Костя замотал шарф вокруг шеи левой рукой, неловко помогая правой. Долго возился, устанавливая шарф вертикальным щитком перед губами и носом. Особая, блокадная технология... Все на него глядели... Костя взялся за дверную ручку, собираясь с силами, чтобы нырнуть в мороз...
- Ни пуха, ни пера, - сказал старик в ушанке. ...На лестнице он понял, что еще день. В общежитии стоял вечный сумрак - берегли тепло. Здесь, на лестнице, никто его не берег. Хлопала по ветру, неистово скрипя, выходная дверь, и окно щерилось висящими на бумаге, длинными, как сабля, осколками.

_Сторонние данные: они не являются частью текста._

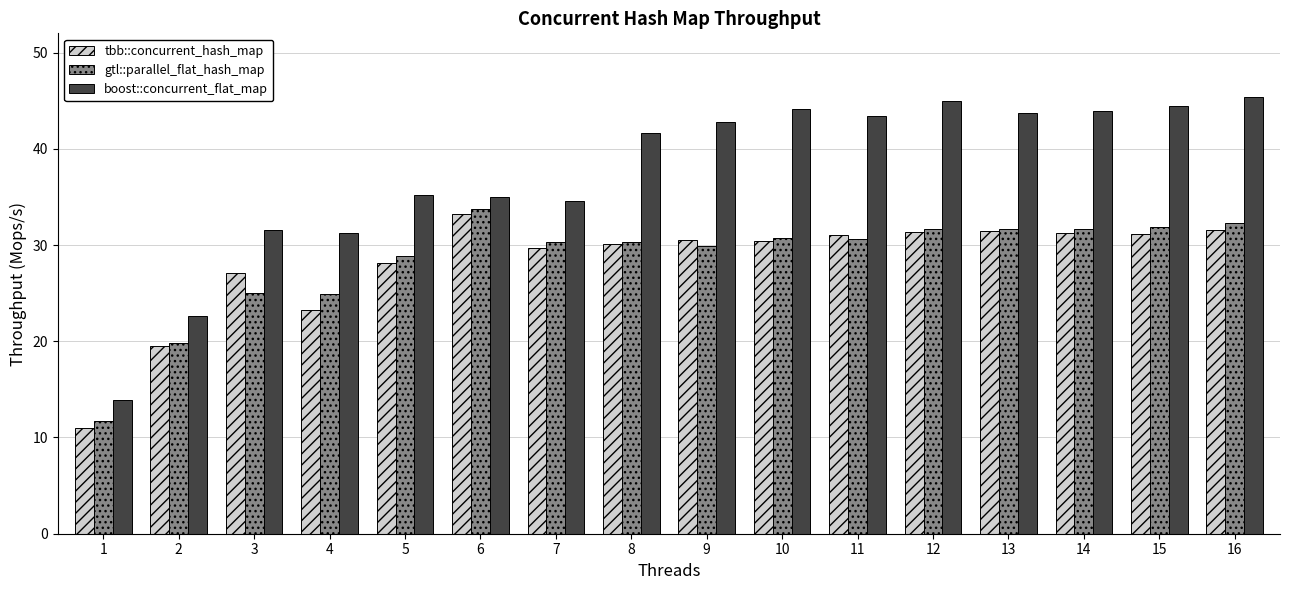

What are all the series names shown in the legend?

tbb::concurrent_hash_map, gtl::parallel_flat_hash_map, boost::concurrent_flat_map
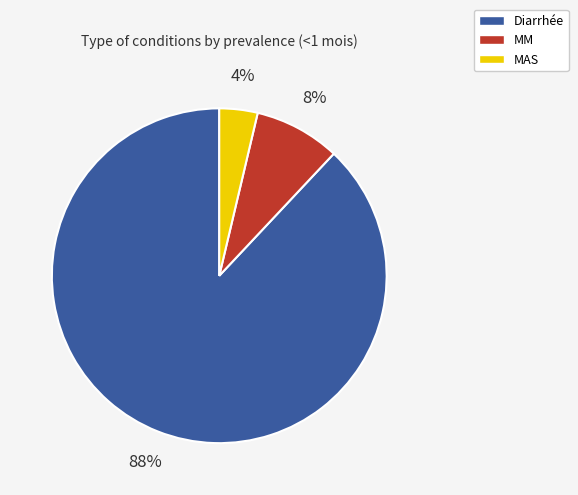

Rank the categories by value from highest to lowest.

Diarrhée, MM, MAS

Спуститься по лестнице - целая задача. Ледяная гора. Бугристые, шишковатые наледи со вмерзшими в них нечистотами. На стене белел косо приклеенный лист. На нем печатными буквами было написано:
ТОВАРИЩ, ПОМНИ!
Жилец, разрушающий квартиру,
выбрасывающий нечистоты на лестницу,
приносит серьезный ущерб государству!
ВСЕ НА ОЧИСТКУ ГОРОДА!
Кое-как, цепляясь за перила, он спустился вниз. Новым было это нудное, обморочное чувство в ногах. И, кроме того, что-то его не пускало... Что? Кажется, понял. Леонтий Максимович.
Леонтий Максимович умрет - сегодня или завтра. А ты идешь с двумя кусками - ну, ладно, не кускам и, а кусочками - хлеба. Один кусок ты должен отдать ему. Один кусок амброзии.